Jon Hamm (Buddy) seems like someone who can be trusted, his amicable traits and depiction of Baby as more of a friend than an accomplice speaks of his overall personality, but the charm and charisma is often blundered by acts of childishness (read: infatuation) when it comes to his wife and accomplice, Darling (Eiza Gonzalez). Lily James (Deborah) brings back a whiff of Hollywood’s Golden Age, from the way her hair is made, to the way she speaks and sways, echoing the likes of Marilyn Monroe and Ava Gardner.

The real showpiece of the movie however is the car chase sequences. In the world of expensively modified street cars and supercars, in other words, Fast And Furious, it’s refreshing to see a wheelman choreographing his play on the streets in relatively docile cars like the Impreza and a Chevrolet Avalanche. Bang on with the music, it’s a marriage made in heaven. The synchronisation of the tunes to the intensity and furor of the car chase carries the momentum of the movie.

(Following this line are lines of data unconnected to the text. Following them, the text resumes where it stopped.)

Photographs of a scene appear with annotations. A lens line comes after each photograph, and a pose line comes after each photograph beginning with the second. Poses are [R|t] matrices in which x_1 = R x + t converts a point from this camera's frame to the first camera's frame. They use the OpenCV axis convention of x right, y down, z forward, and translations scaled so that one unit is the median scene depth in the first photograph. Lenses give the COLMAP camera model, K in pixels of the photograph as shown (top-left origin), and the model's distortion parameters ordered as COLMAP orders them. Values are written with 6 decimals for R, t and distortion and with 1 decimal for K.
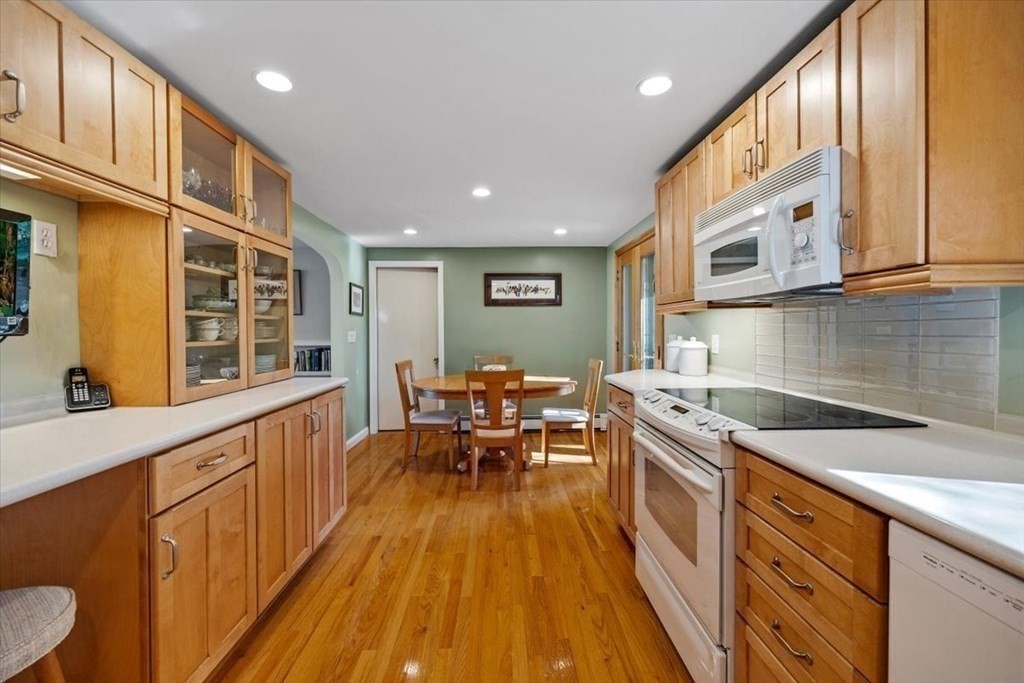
lens RADIAL K [[412.0, 0, 506.5], [0, 412.0, 335.9], [0, 0, 1]] dist [-0.009931, -0.000075]
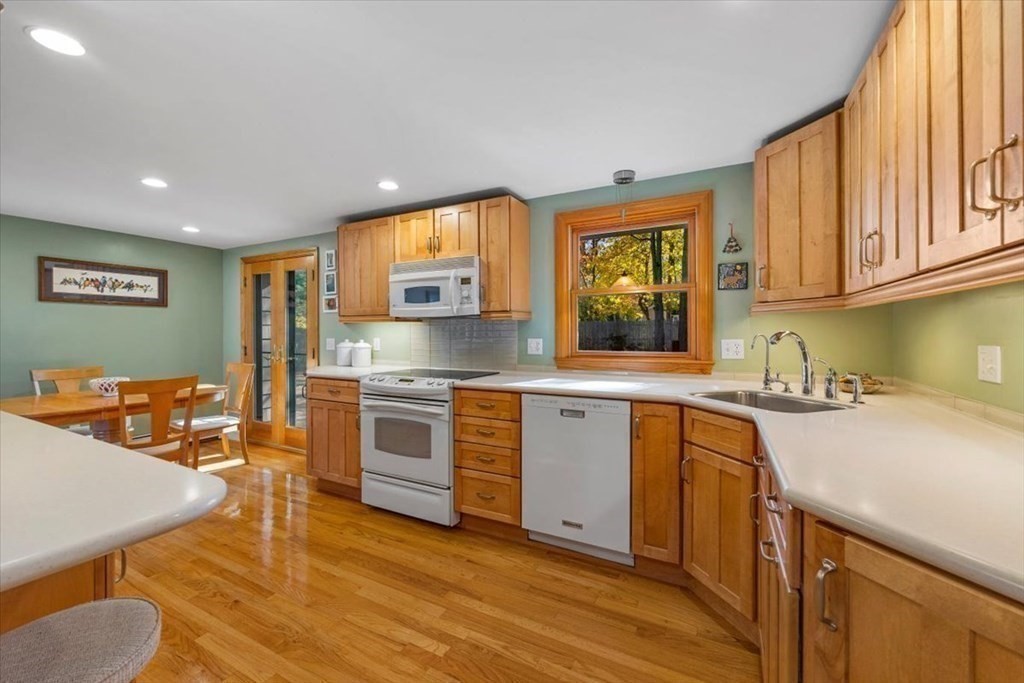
lens RADIAL K [[412.0, 0, 520.5], [0, 412.0, 337.5], [0, 0, 1]] dist [-0.009931, -0.000075]
pose [[0.467645, -0.005061, 0.883902, -0.376303], [0.011938, 0.999929, -0.000590, 0.001873], [-0.883836, 0.010828, 0.467672, -0.100241]]
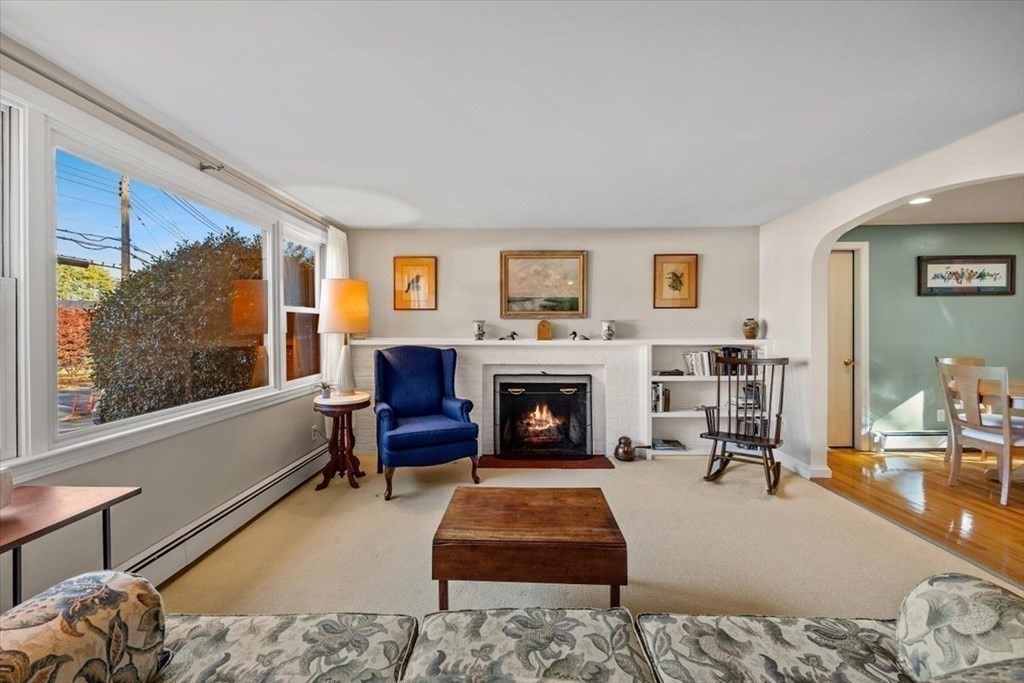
lens RADIAL K [[412.0, 0, 502.2], [0, 412.0, 325.6], [0, 0, 1]] dist [-0.009931, -0.000075]
pose [[0.998933, -0.005365, -0.045870, -1.083296], [0.003922, 0.999496, -0.031502, 0.008317], [0.046016, 0.031288, 0.998451, 0.224265]]
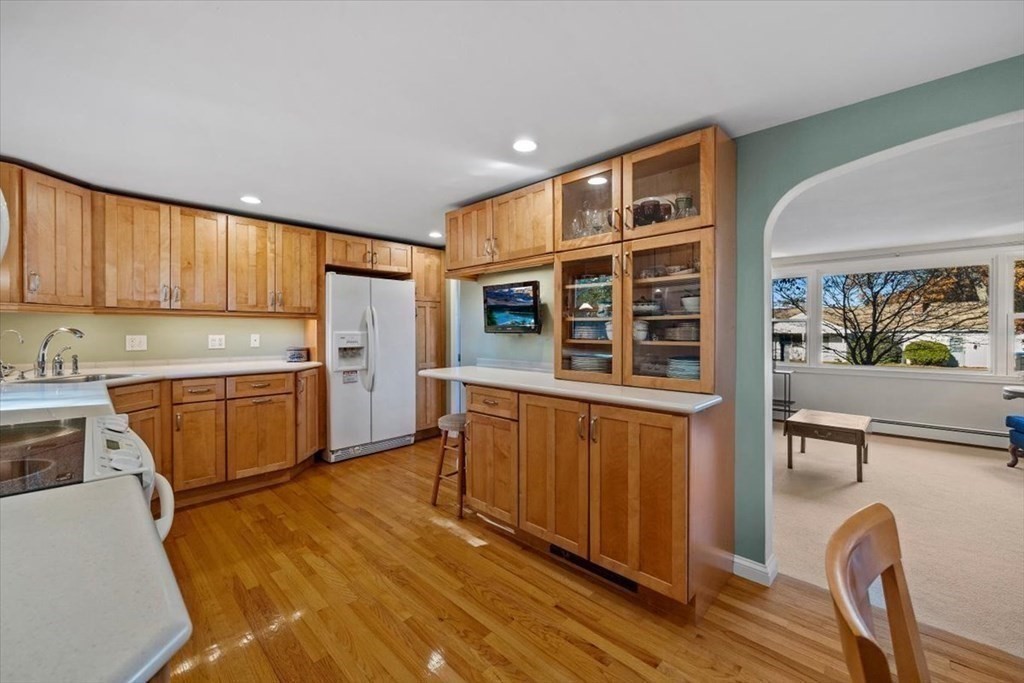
lens RADIAL K [[412.0, 0, 519.1], [0, 412.0, 332.9], [0, 0, 1]] dist [-0.009931, -0.000075]
pose [[-0.706615, 0.002247, -0.707594, 0.177574], [-0.011820, 0.999818, 0.014978, -0.011805], [0.707499, 0.018947, -0.706460, 0.850263]]
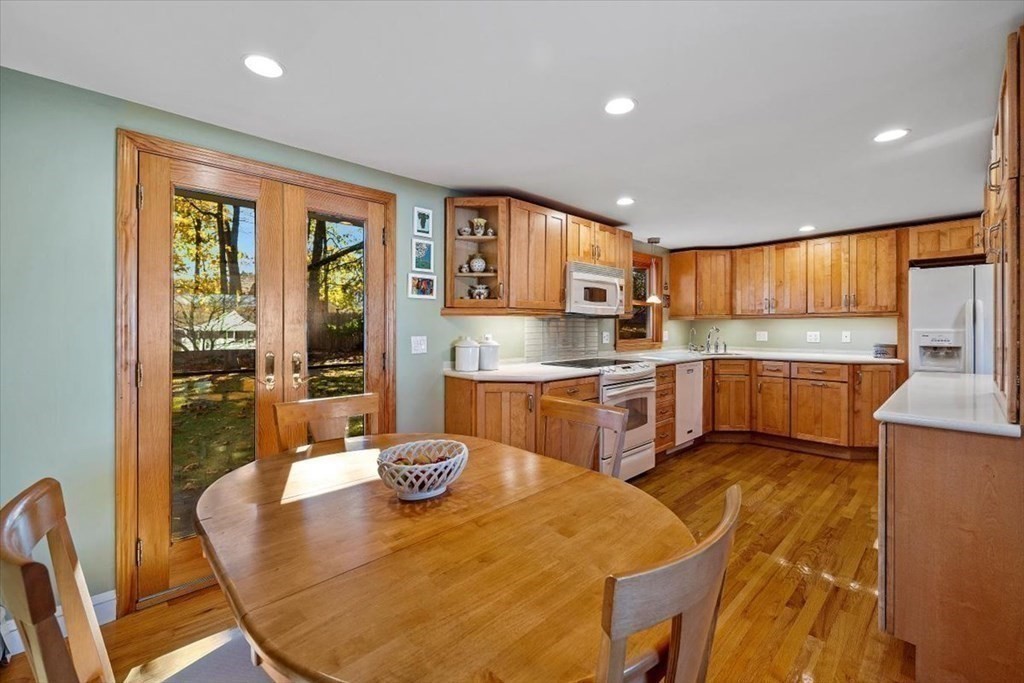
lens RADIAL K [[412.0, 0, 507.9], [0, 412.0, 328.5], [0, 0, 1]] dist [-0.009931, -0.000075]
pose [[-0.671219, 0.002253, 0.741256, -0.306568], [0.015863, 0.999810, 0.011325, -0.022614], [-0.741090, 0.019360, -0.671127, 1.201212]]
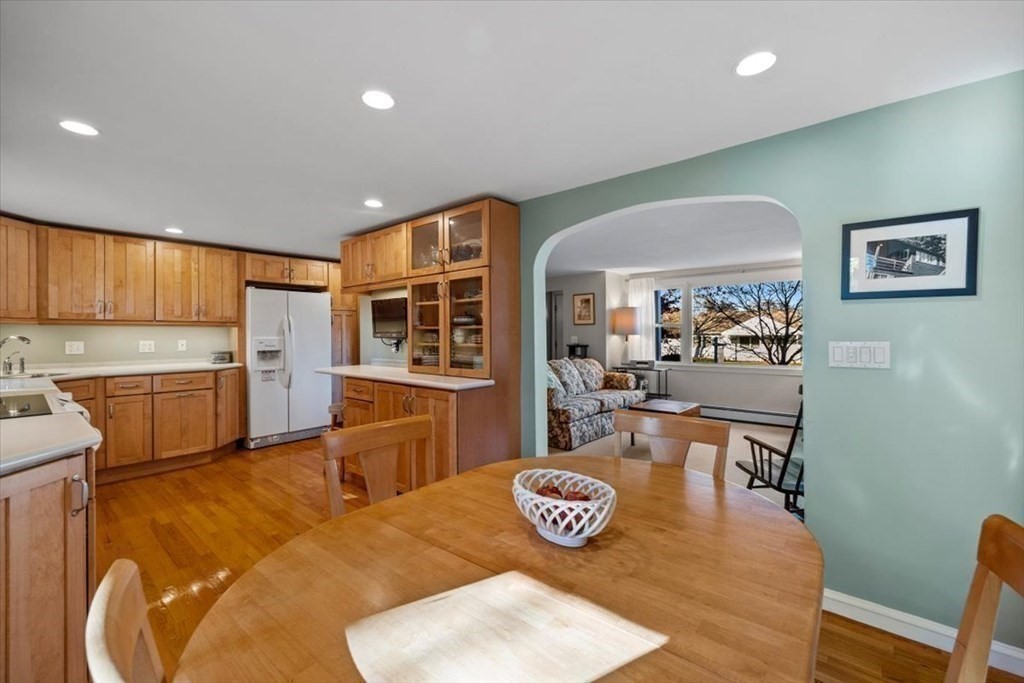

Take the first scene for example. It’s easy to botch up a scene with Bellbottoms from Jon Spencer Blues Explosion’s playing, fast riffs and speedy transitions, but Wright shows masterclass in unifying the actions that are unfolding in the background to the consistent intensity of the track. Powerslides and city-zipping meld perfectly to the tempo of the music. The car chases are wild, but graceful. Never over-the-top, just in the right proportions. What’s more amazing is that there is barely any CGI incorporation; Wright insisted on pure camera work, and the results speak for themselves. Beautiful sweeping shots of car drifts and plenty of immensely difficult stunt driving to keep the adrenaline rushing.

This is one of the best car chase films I’ve seen to date, and I think it has the potential to go down as an Edgar Wright classic.